Approximate Integral Using Midpoint Rule Calculator
The midpoint rule is a numerical method for approximating the definite integral of a function. It works by dividing the interval into subintervals, evaluating the function at the midpoint of each subinterval, and summing the products of these values with the width of the subintervals.
What is the Midpoint Rule?
The midpoint rule is a numerical integration technique that provides an approximation of the area under a curve. It's particularly useful when the exact integral of a function is difficult or impossible to compute analytically. The method is based on the idea that the average value of the function over each subinterval can provide a good estimate of the area under the curve in that interval.
This approximation becomes more accurate as the number of subintervals increases. The midpoint rule is often used in engineering, physics, and other scientific fields where precise calculations are required but exact integration is not feasible.
How to Use the Midpoint Rule
To use the midpoint rule effectively, follow these steps:
- Define the interval [a, b] over which you want to approximate the integral.
- Choose the number of subintervals (n) you want to divide the interval into.
- Calculate the width of each subinterval (Δx = (b - a)/n).
- Find the midpoint of each subinterval (x_i = a + (i - 0.5)Δx for i = 1 to n).
- Evaluate the function at each midpoint (f(x_i)).
- Multiply each function value by Δx.
- Sum all these products to get the approximate integral value.
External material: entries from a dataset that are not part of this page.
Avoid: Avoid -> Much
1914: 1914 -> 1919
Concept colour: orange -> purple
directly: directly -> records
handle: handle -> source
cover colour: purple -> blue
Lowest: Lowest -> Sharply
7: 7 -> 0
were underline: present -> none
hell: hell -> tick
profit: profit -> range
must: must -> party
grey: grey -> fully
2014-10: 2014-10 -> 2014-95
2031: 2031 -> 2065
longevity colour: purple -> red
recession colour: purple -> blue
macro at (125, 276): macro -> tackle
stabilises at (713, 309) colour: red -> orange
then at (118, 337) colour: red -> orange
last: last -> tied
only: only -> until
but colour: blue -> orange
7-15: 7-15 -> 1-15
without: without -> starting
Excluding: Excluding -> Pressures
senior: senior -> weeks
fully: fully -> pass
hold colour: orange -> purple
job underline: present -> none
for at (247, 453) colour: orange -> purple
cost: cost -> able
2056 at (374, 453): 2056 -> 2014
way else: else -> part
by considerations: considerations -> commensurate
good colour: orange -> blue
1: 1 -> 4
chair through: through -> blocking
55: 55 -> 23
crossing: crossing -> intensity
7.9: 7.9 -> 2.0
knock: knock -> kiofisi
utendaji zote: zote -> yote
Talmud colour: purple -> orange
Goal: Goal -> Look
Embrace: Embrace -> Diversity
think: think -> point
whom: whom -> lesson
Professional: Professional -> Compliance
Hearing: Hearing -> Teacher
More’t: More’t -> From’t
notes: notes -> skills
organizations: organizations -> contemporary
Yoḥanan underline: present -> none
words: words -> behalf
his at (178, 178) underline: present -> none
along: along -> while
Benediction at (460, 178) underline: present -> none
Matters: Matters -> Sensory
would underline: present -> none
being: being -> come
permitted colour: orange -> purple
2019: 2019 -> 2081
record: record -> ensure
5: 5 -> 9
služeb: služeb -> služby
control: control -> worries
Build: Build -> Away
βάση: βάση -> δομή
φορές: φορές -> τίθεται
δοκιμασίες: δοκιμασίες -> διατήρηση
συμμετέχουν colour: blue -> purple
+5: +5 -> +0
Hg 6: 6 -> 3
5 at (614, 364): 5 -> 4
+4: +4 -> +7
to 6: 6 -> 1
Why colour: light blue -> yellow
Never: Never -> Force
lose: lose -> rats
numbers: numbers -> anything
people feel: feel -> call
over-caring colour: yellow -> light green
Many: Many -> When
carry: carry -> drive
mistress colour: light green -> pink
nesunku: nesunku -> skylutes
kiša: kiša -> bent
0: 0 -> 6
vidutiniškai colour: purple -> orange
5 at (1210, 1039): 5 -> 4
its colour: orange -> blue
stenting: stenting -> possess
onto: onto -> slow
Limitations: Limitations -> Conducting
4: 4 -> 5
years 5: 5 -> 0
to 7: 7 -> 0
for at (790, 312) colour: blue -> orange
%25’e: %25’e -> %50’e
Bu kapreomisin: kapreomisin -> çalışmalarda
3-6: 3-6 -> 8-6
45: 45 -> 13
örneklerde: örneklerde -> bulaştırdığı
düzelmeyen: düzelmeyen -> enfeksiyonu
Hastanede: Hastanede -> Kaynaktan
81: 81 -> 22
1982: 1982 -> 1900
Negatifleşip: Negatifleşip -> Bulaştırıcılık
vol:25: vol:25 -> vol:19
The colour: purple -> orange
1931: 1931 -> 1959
For best results, choose an even number of subintervals that provides a balance between accuracy and computational efficiency.
The Midpoint Rule Formula
∫[a,b] f(x) dx ≈ Δx Σ[f(x_i)] from i=1 to n
where:
- Δx = (b - a)/n is the width of each subinterval
- x_i = a + (i - 0.5)Δx is the midpoint of the ith subinterval
- n is the number of subintervals
The midpoint rule provides a good balance between accuracy and computational simplicity. While it's less accurate than some other methods like Simpson's rule, it's often sufficient for many practical applications.
Worked Example
Let's approximate ∫[0,2] x² dx using the midpoint rule with n = 4 subintervals.
- Interval width Δx = (2 - 0)/4 = 0.5
- Midpoints: x₁ = 0.25, x₂ = 0.75, x₃ = 1.25, x₄ = 1.75
- Function values: f(0.25) = 0.0625, f(0.75) = 0.5625, f(1.25) = 1.5625, f(1.75) = 3.0625
- Sum of products: 0.0625 + 0.5625 + 1.5625 + 3.0625 = 5.25
- Approximate integral: 0.5 × 5.25 = 2.625
The exact value of this integral is 2.666..., so our approximation is quite close with only 4 subintervals.
FAQ
- How accurate is the midpoint rule?
- The midpoint rule becomes more accurate as the number of subintervals increases. For smooth functions, it typically provides reasonable accuracy with a moderate number of subintervals.
- What's the difference between midpoint rule and trapezoidal rule?
- The midpoint rule evaluates the function at the center of each subinterval, while the trapezoidal rule evaluates it at both endpoints. The midpoint rule generally provides more accurate results for smooth functions.
- When should I use the midpoint rule instead of exact integration?
- Use the midpoint rule when the exact integral is difficult or impossible to compute analytically, or when you need a quick approximation for practical purposes.
- Can the midpoint rule be used for functions with discontinuities?
- The midpoint rule can be used for functions with discontinuities, but the accuracy may be affected near the points of discontinuity.
- How do I choose the optimal number of subintervals?
- Start with a reasonable number of subintervals and increase it until the approximation stabilizes to your desired level of accuracy.